CVE-2025-11498 is a vulnerability classified under CWE-1236, which pertains to improper neutralization of formula elements in CSV files generated by the System Diagnostics Manager (SDM) component of B&R Industrial Automation GmbH's Automation Runtime software. Versions prior to 6.4, including 6.0 and 4, are affected. The vulnerability allows a remote attacker to inject malicious formula data into CSV files by crafting a malicious link that, when clicked by a user, results in the generation of a CSV file containing harmful formulas. These formulas can be executed when the CSV file is manually opened in spreadsheet applications such as Microsoft Excel or LibreOffice Calc, potentially leading to data manipulation, unauthorized command execution, or information disclosure. The attack vector requires no authentication or privileges but depends on user interaction (clicking the link and opening the file). The CVSS 4.0 base score is 5.3 (medium severity), reflecting network attack vector, low complexity, no privileges required, but user interaction needed.
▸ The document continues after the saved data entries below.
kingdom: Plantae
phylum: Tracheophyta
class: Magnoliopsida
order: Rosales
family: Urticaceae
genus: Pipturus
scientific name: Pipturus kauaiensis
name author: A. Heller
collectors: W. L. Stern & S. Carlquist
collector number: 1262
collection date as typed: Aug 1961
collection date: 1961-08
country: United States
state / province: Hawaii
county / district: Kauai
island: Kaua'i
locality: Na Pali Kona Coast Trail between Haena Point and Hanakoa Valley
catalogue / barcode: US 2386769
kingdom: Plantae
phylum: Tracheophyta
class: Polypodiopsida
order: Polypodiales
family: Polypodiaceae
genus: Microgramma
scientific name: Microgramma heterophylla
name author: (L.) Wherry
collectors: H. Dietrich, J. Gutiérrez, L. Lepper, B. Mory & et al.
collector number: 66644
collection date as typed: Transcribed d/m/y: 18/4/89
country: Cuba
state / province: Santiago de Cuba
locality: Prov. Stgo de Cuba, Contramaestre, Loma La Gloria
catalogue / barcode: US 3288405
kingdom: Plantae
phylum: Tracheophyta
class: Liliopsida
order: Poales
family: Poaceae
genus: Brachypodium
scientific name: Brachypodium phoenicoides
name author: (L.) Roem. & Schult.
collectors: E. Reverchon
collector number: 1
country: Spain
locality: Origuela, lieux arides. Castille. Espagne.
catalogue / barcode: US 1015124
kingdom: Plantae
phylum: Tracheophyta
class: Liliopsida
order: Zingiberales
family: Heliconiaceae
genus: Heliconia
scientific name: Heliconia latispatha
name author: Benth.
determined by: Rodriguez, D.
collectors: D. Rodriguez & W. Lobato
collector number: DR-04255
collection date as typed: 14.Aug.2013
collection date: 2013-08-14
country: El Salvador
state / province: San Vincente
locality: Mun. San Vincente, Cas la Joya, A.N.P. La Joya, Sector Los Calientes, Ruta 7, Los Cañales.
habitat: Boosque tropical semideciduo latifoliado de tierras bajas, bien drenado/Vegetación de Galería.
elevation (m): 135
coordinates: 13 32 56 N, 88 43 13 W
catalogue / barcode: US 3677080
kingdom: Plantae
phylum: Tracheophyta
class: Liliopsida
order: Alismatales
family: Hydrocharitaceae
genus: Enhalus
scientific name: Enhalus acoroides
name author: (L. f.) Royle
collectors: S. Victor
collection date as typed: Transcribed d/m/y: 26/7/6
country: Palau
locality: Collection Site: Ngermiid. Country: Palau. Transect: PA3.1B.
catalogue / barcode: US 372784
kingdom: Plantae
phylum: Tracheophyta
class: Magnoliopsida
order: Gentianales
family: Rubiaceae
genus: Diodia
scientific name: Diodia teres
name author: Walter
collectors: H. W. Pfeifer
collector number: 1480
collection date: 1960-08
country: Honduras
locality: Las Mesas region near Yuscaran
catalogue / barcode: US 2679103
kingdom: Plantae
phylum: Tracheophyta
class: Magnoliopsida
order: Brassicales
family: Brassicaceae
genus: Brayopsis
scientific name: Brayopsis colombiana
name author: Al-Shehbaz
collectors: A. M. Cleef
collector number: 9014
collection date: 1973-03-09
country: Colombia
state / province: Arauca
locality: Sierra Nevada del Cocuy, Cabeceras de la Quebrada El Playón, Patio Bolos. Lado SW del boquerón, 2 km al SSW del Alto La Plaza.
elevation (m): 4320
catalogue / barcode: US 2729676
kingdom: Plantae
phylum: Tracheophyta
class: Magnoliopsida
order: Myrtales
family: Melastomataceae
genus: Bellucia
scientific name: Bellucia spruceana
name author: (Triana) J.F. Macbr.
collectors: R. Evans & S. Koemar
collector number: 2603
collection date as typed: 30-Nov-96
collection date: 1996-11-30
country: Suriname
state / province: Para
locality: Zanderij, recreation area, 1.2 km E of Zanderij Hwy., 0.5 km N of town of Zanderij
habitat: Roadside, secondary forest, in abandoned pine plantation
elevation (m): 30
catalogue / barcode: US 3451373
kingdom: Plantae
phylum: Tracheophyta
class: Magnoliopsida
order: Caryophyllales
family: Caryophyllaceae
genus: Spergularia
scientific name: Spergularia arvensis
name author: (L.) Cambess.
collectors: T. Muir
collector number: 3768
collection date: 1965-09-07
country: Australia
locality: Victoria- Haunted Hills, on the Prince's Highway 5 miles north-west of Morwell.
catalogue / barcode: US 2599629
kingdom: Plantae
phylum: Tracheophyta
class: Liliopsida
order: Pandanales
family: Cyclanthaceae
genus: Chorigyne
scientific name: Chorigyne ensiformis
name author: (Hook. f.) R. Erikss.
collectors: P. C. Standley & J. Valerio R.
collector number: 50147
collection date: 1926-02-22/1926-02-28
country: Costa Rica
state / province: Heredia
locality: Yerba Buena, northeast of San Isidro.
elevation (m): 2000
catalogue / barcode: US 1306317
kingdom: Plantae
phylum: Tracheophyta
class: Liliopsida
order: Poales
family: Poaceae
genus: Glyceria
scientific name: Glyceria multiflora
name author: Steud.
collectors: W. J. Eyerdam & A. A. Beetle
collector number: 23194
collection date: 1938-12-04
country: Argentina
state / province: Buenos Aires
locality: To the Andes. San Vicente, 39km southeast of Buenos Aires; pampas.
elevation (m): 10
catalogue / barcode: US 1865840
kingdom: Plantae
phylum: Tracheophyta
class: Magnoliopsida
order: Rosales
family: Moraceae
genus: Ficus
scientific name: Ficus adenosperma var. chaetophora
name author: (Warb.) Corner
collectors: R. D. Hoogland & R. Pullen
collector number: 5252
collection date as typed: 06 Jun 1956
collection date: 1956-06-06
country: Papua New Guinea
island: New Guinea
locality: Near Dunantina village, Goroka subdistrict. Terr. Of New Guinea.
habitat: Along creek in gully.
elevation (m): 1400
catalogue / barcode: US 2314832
The vulnerability is notable in industrial automation environments where Automation Runtime is deployed for system diagnostics and control, making it a potential vector for supply chain or operational disruption attacks. No patches or exploits are currently publicly available, but the risk remains due to the nature of formula injection attacks in CSV files.

For European organizations, especially those in manufacturing, industrial automation, and critical infrastructure sectors, this vulnerability could lead to significant operational risks. Exploitation could result in unauthorized data manipulation or execution of malicious commands via spreadsheet formula injection, potentially disrupting automated processes or corrupting diagnostic data. This could impair system monitoring, cause erroneous operational decisions, or facilitate further compromise within industrial control systems. Given the reliance on B&R Automation Runtime in European industrial environments, the vulnerability could affect production continuity and safety. Additionally, the need for user interaction means social engineering could be leveraged to target employees, increasing the risk of successful exploitation. While no known exploits exist yet, the medium severity and ease of exploitation through phishing-like tactics warrant proactive mitigation to prevent potential operational and reputational damage.

1. Upgrade B&R Automation Runtime to version 6.4 or later, where this vulnerability is addressed. 2. Implement strict email and web filtering to block or flag suspicious links that could deliver malicious CSV files. 3. Educate employees, especially those in operational technology and engineering roles, about the risks of opening CSV files from untrusted sources and the dangers of clicking unknown links. 4. Configure spreadsheet applications to disable automatic formula execution or enable protected view modes for files originating from the internet or untrusted locations. 5. Employ content sanitization tools or scripts to scan and neutralize formula elements in CSV files before they are processed or imported into critical systems. 6. Monitor network traffic and system logs for unusual activities related to CSV file generation and access. 7. Develop incident response plans specific to industrial automation environments to quickly address any suspected exploitation.